I think social media is such a great tool. We’re very lucky that we can post a TikTok and it can be seen by hundreds of thousands of people, it can easily reach a wide audience. But the thing is that everyone has access to it so it makes it a little bit more difficult if you want to really be successful with social media. It’s like a job in itself and it’s hard to create content, but then that’s also another dilemma. I want to make art. I want to make music and create connections. I don’t want to be making content. So I think in that sense it can also kind of diminish from the art that we’re trying to create, but it can also be something beautiful. I think it’s how you approach it. It’s definitely a skill that I’m trying to get better at. I don’t really have anyone who’s doing my promotion. Maybe in the future I’d like to have some support with that, but at the moment it’s just me. Social media is probably the main tool that I use to promote myself. It has its benefits: I have gotten a lot of gig offers through social media. But of course there’s that thing about wanting to make art versus content.

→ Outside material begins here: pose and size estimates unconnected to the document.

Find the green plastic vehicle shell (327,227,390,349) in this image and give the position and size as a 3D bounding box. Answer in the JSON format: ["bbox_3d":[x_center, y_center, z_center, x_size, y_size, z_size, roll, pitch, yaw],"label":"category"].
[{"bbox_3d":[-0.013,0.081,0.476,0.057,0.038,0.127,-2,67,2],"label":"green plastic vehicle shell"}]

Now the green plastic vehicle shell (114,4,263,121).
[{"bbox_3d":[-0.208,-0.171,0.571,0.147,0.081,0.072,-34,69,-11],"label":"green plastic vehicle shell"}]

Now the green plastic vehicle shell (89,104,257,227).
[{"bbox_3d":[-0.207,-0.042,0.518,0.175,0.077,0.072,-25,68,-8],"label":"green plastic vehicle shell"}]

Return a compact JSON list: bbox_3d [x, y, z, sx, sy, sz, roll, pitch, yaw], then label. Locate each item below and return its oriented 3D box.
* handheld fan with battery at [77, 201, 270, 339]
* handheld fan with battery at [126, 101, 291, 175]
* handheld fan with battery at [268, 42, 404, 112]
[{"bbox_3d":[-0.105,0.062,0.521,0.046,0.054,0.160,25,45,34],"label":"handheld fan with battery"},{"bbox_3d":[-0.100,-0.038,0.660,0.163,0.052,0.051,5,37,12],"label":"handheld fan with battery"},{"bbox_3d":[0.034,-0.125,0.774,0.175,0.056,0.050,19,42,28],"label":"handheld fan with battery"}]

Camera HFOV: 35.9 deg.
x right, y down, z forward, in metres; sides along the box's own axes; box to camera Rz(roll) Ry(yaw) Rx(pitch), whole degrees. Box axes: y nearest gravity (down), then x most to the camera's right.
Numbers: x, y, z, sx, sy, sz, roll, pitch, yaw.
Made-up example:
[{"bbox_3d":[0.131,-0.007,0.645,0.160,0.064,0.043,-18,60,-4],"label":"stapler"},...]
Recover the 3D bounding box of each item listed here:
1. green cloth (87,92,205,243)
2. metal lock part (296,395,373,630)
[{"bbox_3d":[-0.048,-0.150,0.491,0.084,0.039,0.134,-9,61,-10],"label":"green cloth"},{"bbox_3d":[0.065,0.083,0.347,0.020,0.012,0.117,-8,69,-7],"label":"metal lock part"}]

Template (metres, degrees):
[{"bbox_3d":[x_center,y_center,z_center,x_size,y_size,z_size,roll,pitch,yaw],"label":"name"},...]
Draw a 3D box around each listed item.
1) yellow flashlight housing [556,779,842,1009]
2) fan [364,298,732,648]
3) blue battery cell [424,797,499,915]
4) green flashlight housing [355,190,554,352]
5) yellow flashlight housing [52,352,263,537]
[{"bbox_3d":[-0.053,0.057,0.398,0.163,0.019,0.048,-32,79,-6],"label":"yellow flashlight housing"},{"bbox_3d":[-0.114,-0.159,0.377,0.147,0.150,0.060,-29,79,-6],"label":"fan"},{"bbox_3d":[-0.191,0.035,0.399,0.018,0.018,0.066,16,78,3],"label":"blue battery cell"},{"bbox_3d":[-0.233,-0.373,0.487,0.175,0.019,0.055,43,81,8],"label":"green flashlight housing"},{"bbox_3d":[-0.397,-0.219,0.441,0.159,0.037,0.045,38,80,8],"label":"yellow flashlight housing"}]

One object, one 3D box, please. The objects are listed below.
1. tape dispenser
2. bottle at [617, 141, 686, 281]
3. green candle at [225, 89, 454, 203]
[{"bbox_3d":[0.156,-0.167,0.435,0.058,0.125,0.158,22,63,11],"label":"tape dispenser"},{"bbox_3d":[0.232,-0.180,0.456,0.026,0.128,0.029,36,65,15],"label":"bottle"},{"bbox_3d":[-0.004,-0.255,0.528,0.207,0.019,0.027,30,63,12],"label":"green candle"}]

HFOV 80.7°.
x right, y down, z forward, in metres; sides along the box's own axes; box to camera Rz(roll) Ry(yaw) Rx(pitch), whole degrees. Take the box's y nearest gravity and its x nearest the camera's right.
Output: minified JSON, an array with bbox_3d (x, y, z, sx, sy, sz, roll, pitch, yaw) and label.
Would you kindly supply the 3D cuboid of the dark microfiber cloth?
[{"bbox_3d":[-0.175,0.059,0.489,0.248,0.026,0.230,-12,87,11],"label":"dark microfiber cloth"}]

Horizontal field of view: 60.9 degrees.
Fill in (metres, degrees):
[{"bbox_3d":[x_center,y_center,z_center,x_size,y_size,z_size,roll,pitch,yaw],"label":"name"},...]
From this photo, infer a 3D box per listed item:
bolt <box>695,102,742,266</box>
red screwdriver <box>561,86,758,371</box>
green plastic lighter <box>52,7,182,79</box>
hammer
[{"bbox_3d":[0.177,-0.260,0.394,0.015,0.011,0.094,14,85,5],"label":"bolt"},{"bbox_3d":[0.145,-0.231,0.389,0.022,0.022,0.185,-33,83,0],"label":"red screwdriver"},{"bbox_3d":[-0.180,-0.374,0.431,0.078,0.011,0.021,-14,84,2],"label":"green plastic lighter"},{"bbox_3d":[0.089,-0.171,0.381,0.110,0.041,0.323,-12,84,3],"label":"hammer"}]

And there’s the question about privacy and how much musicians want to reveal about their private lives to promote their art.
Yeah, that’s the thing, too. And it can be embarrassing to promote, for example, a single coming out and you go ‘listen to my new single!’ to all your friends who are following you and to be constantly plugging that, because that’s something you have to do. Being a musician in itself is not the conventional path one would take and I think there is a degree of bravery that you have to have and not being afraid to be cringe. Branding and marketing is hard to do for yourself because promoting yourself, branding yourself, it’s such a strange thing and it’s hard without a team.
As an audience member, you see so many people filming and taking photos of the artists during concerts. How do you, as an artist, deal with that? Does it bother you?
Well, that comes with a lot of mixed feelings. I think it’s something to get used to for sure, because it is kind of unnatural being filmed all the time or having photos taken if you’re not used to it. Of course there’s always room for your comparison. If you get a bad angle – I think everyone knows what it’s like to have a bad picture taken of them – then that can be posted anywhere and you kind of have to get over the fact that there might be some horrible images out there. But then again, I’m also grateful for whoever is taking photos and videos of me in a sense that it means they’re probably enjoying it and want to share it. So yeah, it’s a bittersweet feeling because of course sometimes you can get the worst angle of your life but sometimes it’s also the fact that people are enjoying what you’re doing.
You’ve just graduated. What are your future plans?
I want to record a single and eventually an EP or a full album, so I’m working on a lot of new original material. I’m also preparing for live shows, some of them are more intimate and emotionally connected and some are with a bigger band. I’d love to collaborate more in Luxembourg as well. I’m developing plans in Ireland and internationally but Luxembourg at the end of the day is my home so I always want to root it back there as well.